--- Aufgabe A ---
Bis zu welchem Jahr sollen laut Schmidt im Artikel über die blaue Plakette die Stickoxid-Grenzwerte in fast allen Städten erreichbar sein?

--- Quelltext ---

▬▬▬▬▬▬

Bund, Länder und Verbände streiten über blaue Plakette

  • Neuer Anlauf im Bundesrat
  • Kurswechsel des VDA?
  • Paketdiensten droht weiteres Ungemach

Nach dem Urteil des Bundesverwaltungsgerichts zu Diesel-Fahrverboten ist der Streit über die „blauen Plakette“ wieder mit voller Wucht ausgebrochen und entzweit auch die Bundesregierung. In einem gemeinsamen Pressestatement von Bundesverkehrsminister Christian Schmidt und Bundesumweltministerin Barbara Hendricks betonte Schmidt, dass das Gericht hohe Hürden für die Verhältnismäßigkeit aufgebaut hat. Mit den jetzt eingeleiteten Maßnahmen seien die Stickoxid-Grenzwerte bis 2020 in fast allen Städten erreichbar. Er hoffe, auf Fahrverbote verzichten zu können.

Hendricks schloss sich diesem Ziel an, wies aber auf den möglichen Beitrag einer Hardware-Nachrüstung hin. Sie ließ die Erwartung durchblicken, dass die Autohersteller jetzt bereit sein sollten, die Kosten zu übernehmen. In einem Interview mit dem ZDF sagte sie am Abend weiter, falls es dennoch zu Fahrverboten komme, sei eine „Positivkennzeichnung“ derjenigen Fahrzeuge nötig, die trotzdem einfahren dürfen, nämlich saubere Fahrzeuge. Ausnahmen sollte es für Versorgungsverkehr und Handwerker sowie Anwohner geben.

Regierungssprecher Steffen Seibert sagte am Mittwoch lediglich, das Thema einer blauen Plakette „wird in der neuen Bundesregierung alsbald aufgegriffen werden“.

Neuer Anlauf im Bundesrat

Der baden-württembergische Landesverkehrsminister Winfried Hermann stellte im Gespräch mit der Stuttgarter Zeitung ein Diesel-Fahrverbot für Euro-4-Fahrzeuge ab Jahresende in Aussicht, für Euro-5-Fahrzeuge ab Ende 2019. Das Land werde über den Bundesrat einen neuen Anlauf nehmen, eine bundesweit einheitliche blaue Plakette einzuführen.

▬▬▬▬▬▬

--- Übungsdaten ---
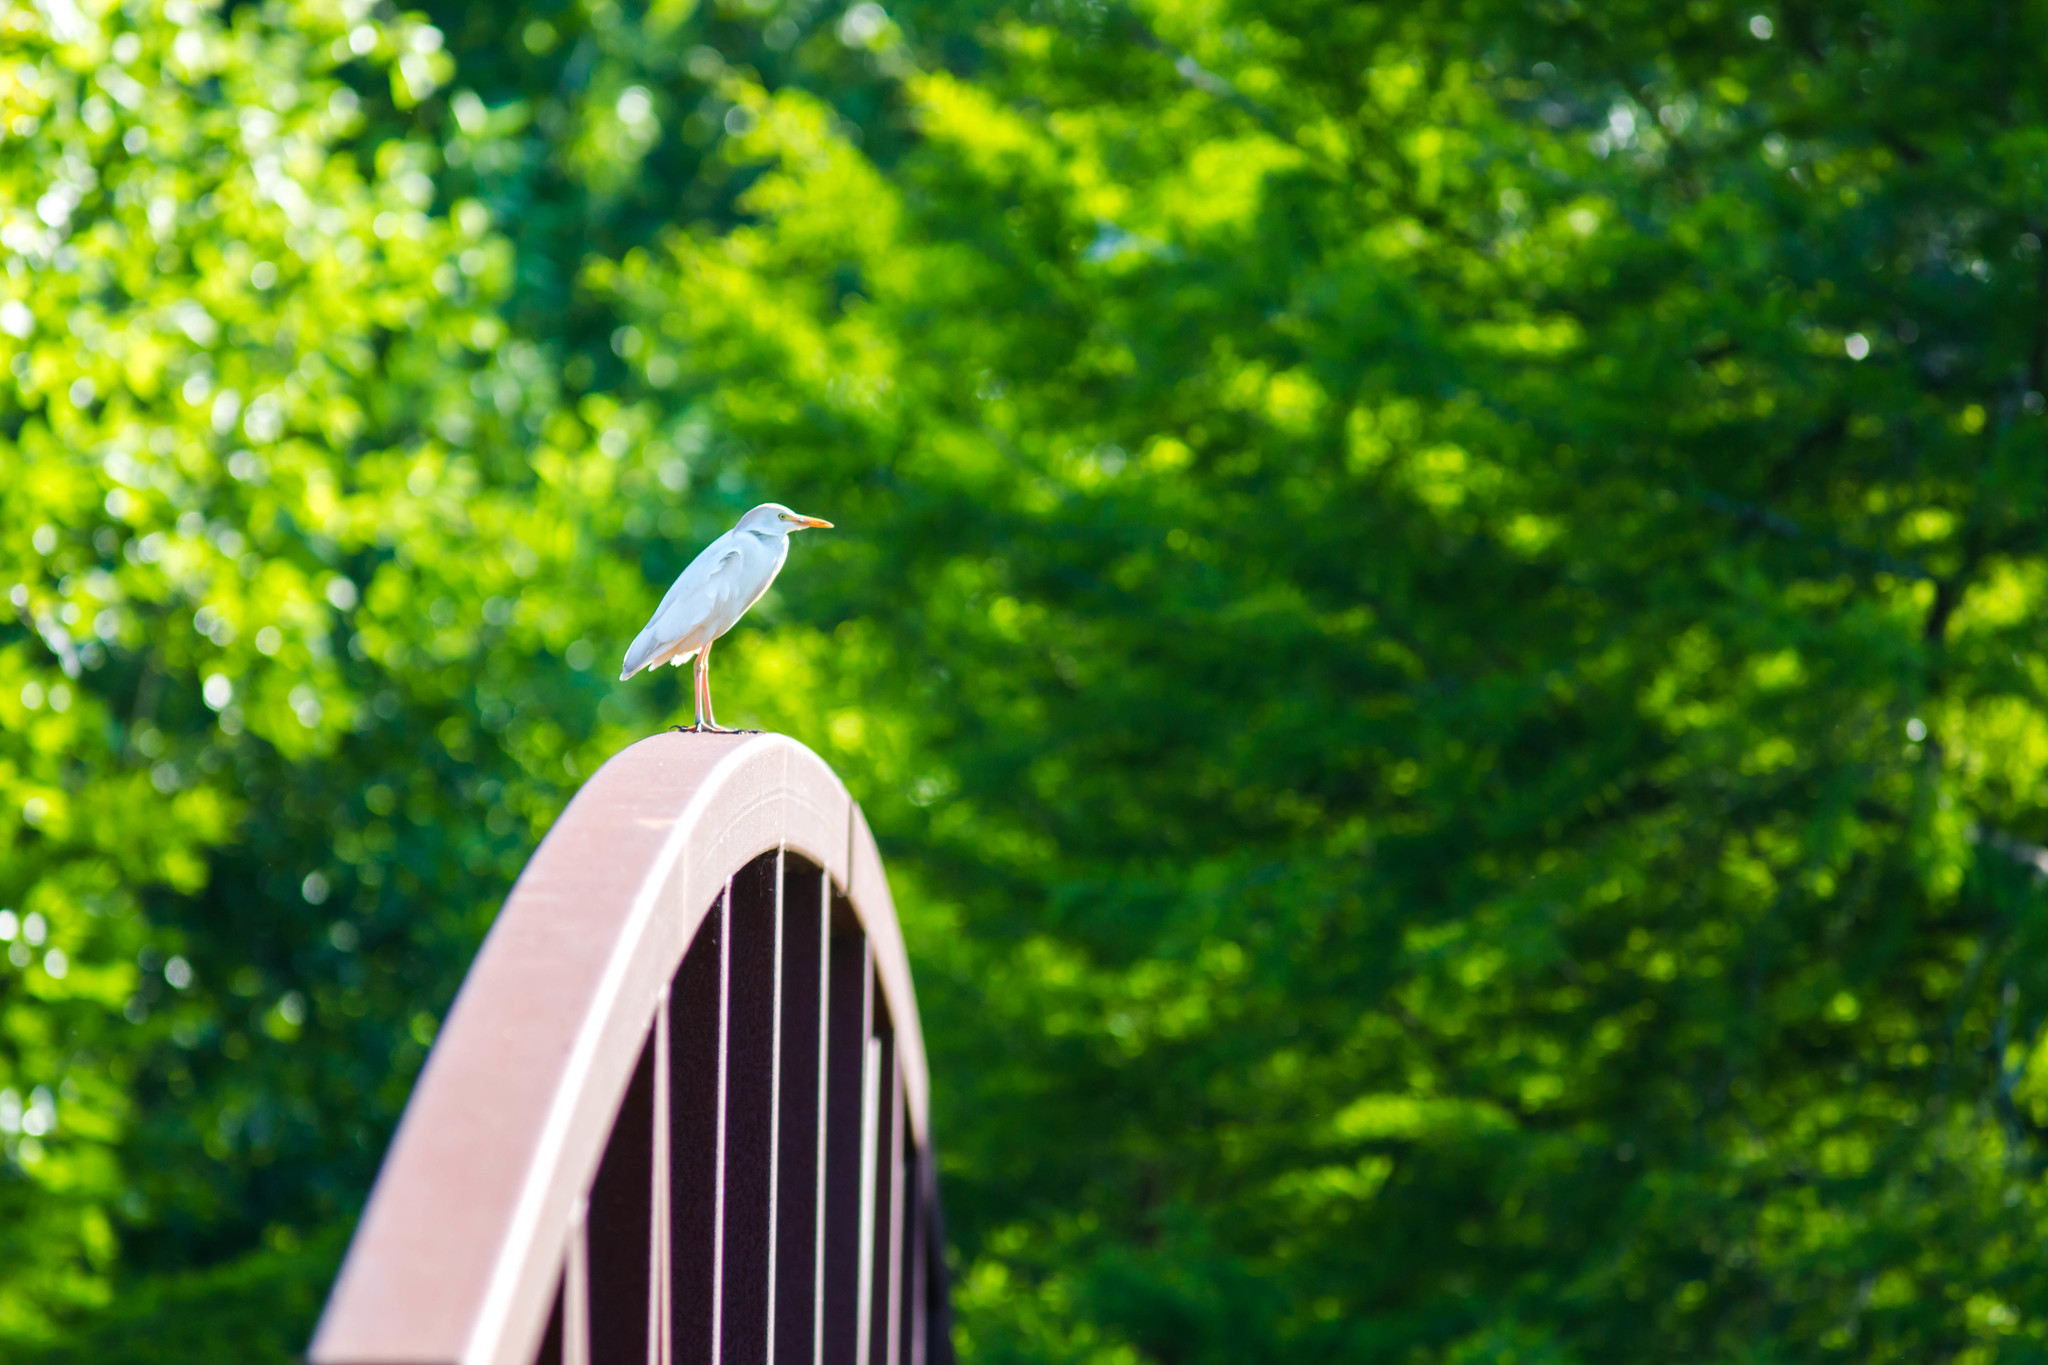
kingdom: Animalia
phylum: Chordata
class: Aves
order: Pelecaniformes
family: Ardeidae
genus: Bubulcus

▬▬▬▬▬▬

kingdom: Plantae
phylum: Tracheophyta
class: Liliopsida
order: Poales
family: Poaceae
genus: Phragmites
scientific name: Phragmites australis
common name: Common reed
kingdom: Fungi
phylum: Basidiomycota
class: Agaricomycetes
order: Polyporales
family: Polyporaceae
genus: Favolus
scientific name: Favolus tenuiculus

▬▬▬▬▬▬

--- Aufgabe B ---
Gib aus den Datenzeilen den Abschnitt wortgetreu wieder, der mit der Zeile beginnt, die „common name: Common reed“ enthält, und mit der Zeile endet, die „scientific name: Favolus tenuiculus“ enthält. Beide Zeilen gehören dazu.

--- Erwartete Antwort A ---
Bis 2020.

--- Erwartete Antwort B ---
common name: Common reed
kingdom: Fungi
phylum: Basidiomycota
class: Agaricomycetes
order: Polyporales
family: Polyporaceae
genus: Favolus
scientific name: Favolus tenuiculus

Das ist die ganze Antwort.